Öte yandan dünya hızla değişiyor ve birbirine kenetleniyor. Mısır’da genç bir çift yeni doğan kızlarına Akile ya da Hafsa veya Leyla değil, Facebook adını verdiler. Ülkedeki köhne sistemin çökmesinde Facebook’un oynadığı pozitif rolü göz önünde bulundurarak bu kararı verdiklerini açıkladılar basına. İsmi Facebook olan Arap bir kız çocuğu var yani şu anda. Facebook altmış beş yaşına bastığında, nasıl bir yer olacak sizce Ortadoğu? Fikir ve ifade özgürlüğünün her zamankinden önemli olduğu, baskıların ve baskıcılığın geri teptiği ve liderlerin bunu istemeseler de idrak ettiği yepyeni bir dünya düzeni geliyor. Müslüman kadınlar evlerine hapsedilmeyi, sadece anneeş-ev hanımı üçgeniyle sınırlandırılmayı kabullenmiyorlar artık. O yüzden iyimserliğim.
Tahrir Meydanı’nda göstericiler arasında kadınlar hep önlerdeydi; battaniyeler taşıdı, çadırlar kurdu, yemekler yaptı, sloganlar attılar. Yemen’de ilk gösterileri başlatanlardan biri genç bir kız, üniversite öğrencisiydi. Bahreyn’de kadın göstericiler açlık grevleri başlattı. Suriye’de meydanlarda yürüdüler. Taleplerini yüksek sesle dile getirdiler ama güvenlik kuvvetleri ateş açınca evlerine çekildi çoğu, yılgınlık ve korkuyla.
Gelelim madalyonun öbür tarafına. Tüm kadınların özgürlükten yana olduğunu sanmak gaflet olur. Kaddafi’nin yedi çocuğu arasında tek kız evladı Ayşe Kaddafi bunun en çarpıcı örneği. Trablus’ta yüzlerce kadın gösterici toplanıp Kaddafi lehine sloganlar attığında başlarında o vardı. İlginç bir kadın. 34 yaşında. Yoksul Libya’nın Batı’ya göstermek istediği vitrin o aslında. Şık, akıllı, eğitimli, üstelik sarışın.
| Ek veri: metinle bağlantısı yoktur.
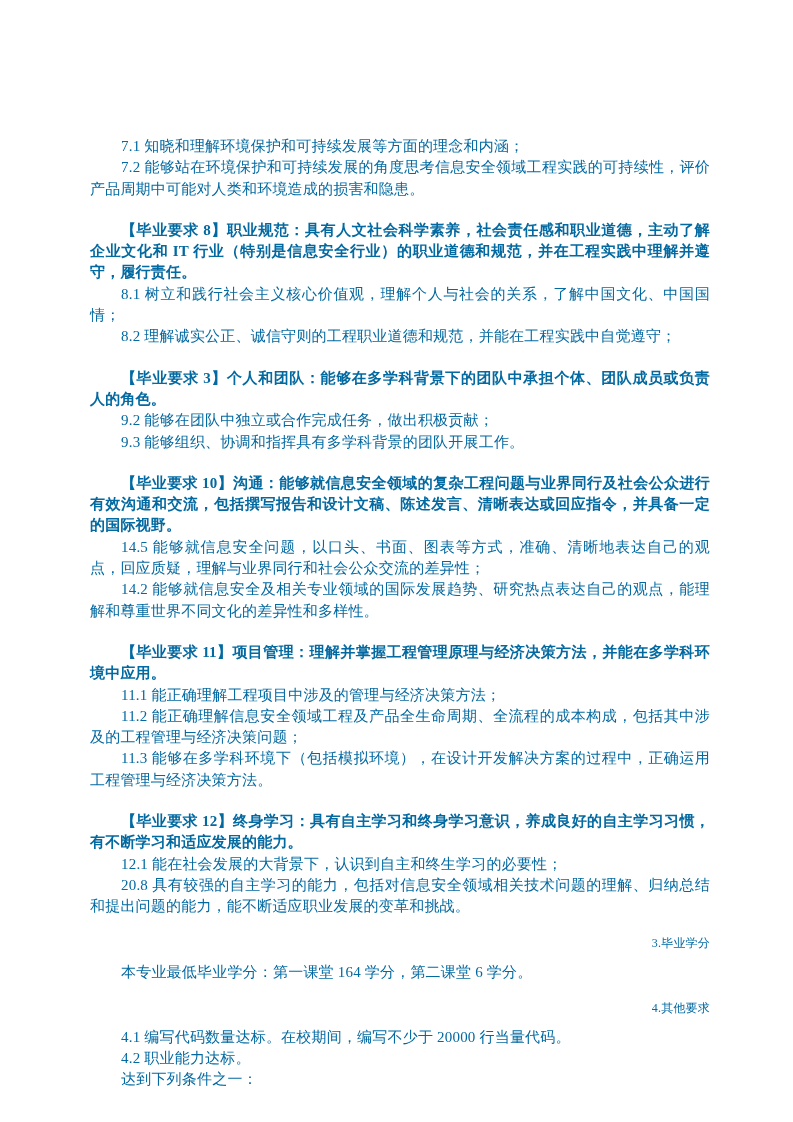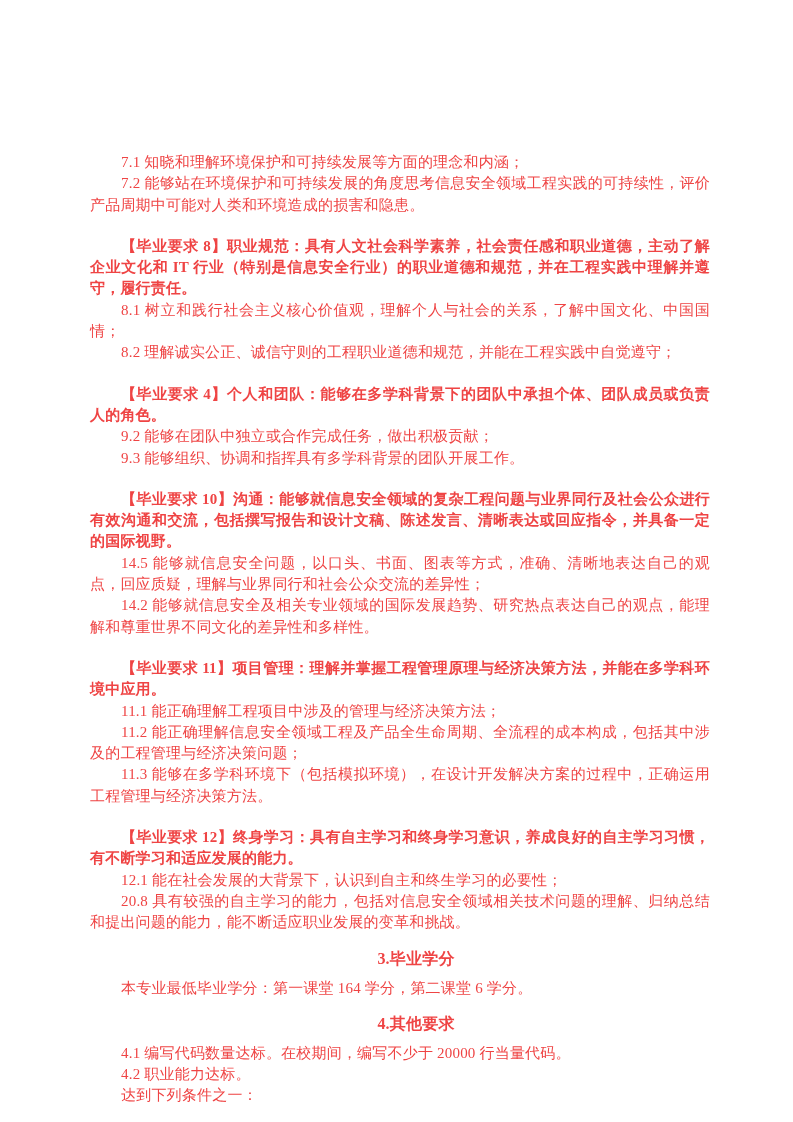--- a/index.html
+++ b/index.html
@@ -15,56 +15,56 @@
   .page {
     position: relative;
     width: 793px;
     height: 1122px;
     background: #ffffff;
     overflow: hidden;
   }
   .text-block {
     position: absolute;
     left: 90px;
-    top: 152px;
+    top: 136px;
     width: 620px;
-    color: #ef4444;
+    color: #0369a1;
   }
   .text-block p {
     margin: 0;
     font-size: 15px;
     line-height: 21.3px;
     text-align: justify;
     text-indent: 31px;
     letter-spacing: 0.2px;
   }
   .text-block p.para-bold {
     font-weight: bold;
     margin-top: 20px;
   }
   .text-block p.para-heading {
-    font-size: 16px;
+    font-size: 12px;
     line-height: 28px;
-    font-weight: bold;
-    text-align: center;
+    font-weight: normal;
+    text-align: right;
     text-indent: 32px;
     margin: 11px 0 5px 0;
   }
 </style>
 </head>
 <body>
 
 <div class="page">
   <div class="text-block">
       <p class="para-body">7.1 知晓和理解环境保护和可持续发展等方面的理念和内涵；</p>
       <p class="para-body">7.2 能够站在环境保护和可持续发展的角度思考信息安全领域工程实践的可持续性，评价产品周期中可能对人类和环境造成的损害和隐患。</p>
       <p class="para-bold">【毕业要求 8】职业规范：具有人文社会科学素养，社会责任感和职业道德，主动了解企业文化和 IT 行业（特别是信息安全行业）的职业道德和规范，并在工程实践中理解并遵守，履行责任。</p>
       <p class="para-body">8.1 树立和践行社会主义核心价值观，理解个人与社会的关系，了解中国文化、中国国情；</p>
       <p class="para-body">8.2 理解诚实公正、诚信守则的工程职业道德和规范，并能在工程实践中自觉遵守；</p>
-      <p class="para-bold">【毕业要求 4】个人和团队：能够在多学科背景下的团队中承担个体、团队成员或负责人的角色。</p>
+      <p class="para-bold">【毕业要求 3】个人和团队：能够在多学科背景下的团队中承担个体、团队成员或负责人的角色。</p>
       <p class="para-body">9.2 能够在团队中独立或合作完成任务，做出积极贡献；</p>
       <p class="para-body">9.3 能够组织、协调和指挥具有多学科背景的团队开展工作。</p>
       <p class="para-bold">【毕业要求 10】沟通：能够就信息安全领域的复杂工程问题与业界同行及社会公众进行有效沟通和交流，包括撰写报告和设计文稿、陈述发言、清晰表达或回应指令，并具备一定的国际视野。</p>
       <p class="para-body">14.5 能够就信息安全问题，以口头、书面、图表等方式，准确、清晰地表达自己的观点，回应质疑，理解与业界同行和社会公众交流的差异性；</p>
       <p class="para-body">14.2 能够就信息安全及相关专业领域的国际发展趋势、研究热点表达自己的观点，能理解和尊重世界不同文化的差异性和多样性。</p>
       <p class="para-bold">【毕业要求 11】项目管理：理解并掌握工程管理原理与经济决策方法，并能在多学科环境中应用。</p>
       <p class="para-body">11.1 能正确理解工程项目中涉及的管理与经济决策方法；</p>
       <p class="para-body">11.2 能正确理解信息安全领域工程及产品全生命周期、全流程的成本构成，包括其中涉及的工程管理与经济决策问题；</p>
       <p class="para-body">11.3 能够在多学科环境下（包括模拟环境），在设计开发解决方案的过程中，正确运用工程管理与经济决策方法。</p>
       <p class="para-bold">【毕业要求 12】终身学习：具有自主学习和终身学习意识，养成良好的自主学习习惯，有不断学习和适应发展的能力。</p>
Bir kadın antidemokratik, anti-kadın bir sistemi nasıl destekler, bunu nasıl içine sindirebilir merak ediyorsanız cevabı onda.
Diktatörlerin kızları ekseriya babalarına hayran olur. Anlayamazlar aynı babanın işlediği cürümleri, insan hakları ihlallerini. Bunların içinde önemli bir istisna Mladic’in kızı. Babasını sorgulayan, onun günahlarından dolayı acı çeken bir insan. (Şu anda Hague’da yargılanan ve Bosna’da insan kıyımlarından sorumlu tutulan Radko Mladic’in kızı seneler evvel intihar etti. Onun hikâyesi yazılmadı henüz. Böyle bir babanın kızı olmanın romanı, filmi, hikâyesi....)
Ortadoğu’da birden fazla kadın tipi var. Özgürlükten, şeffaflıktan, demokrasiden yana olanlar ile kurulu düzenden nema sağlayıp ataerkil ve baskıcı güce tapanlar. Ve ne ilginçtir ki bu kadınlar birbirinden uzak mekânlarda değil, bazen aynı ailede, aynı çatı altında yaşamaktalar.
Türkiye Ortadoğu’dan farklı ama uzak değil. Seçimlerden sonra daha fazla demokrasi talebine, fikir ve ifade özgürlügüne, cinsiyet eşitliğine, pozitif ayrımcılığa en çok kadınlar sahip çıkmalı. Her görüşten, her kesimden, her türlü kılık ve kıyafetten kadının en kadim dostu: Demokrasi!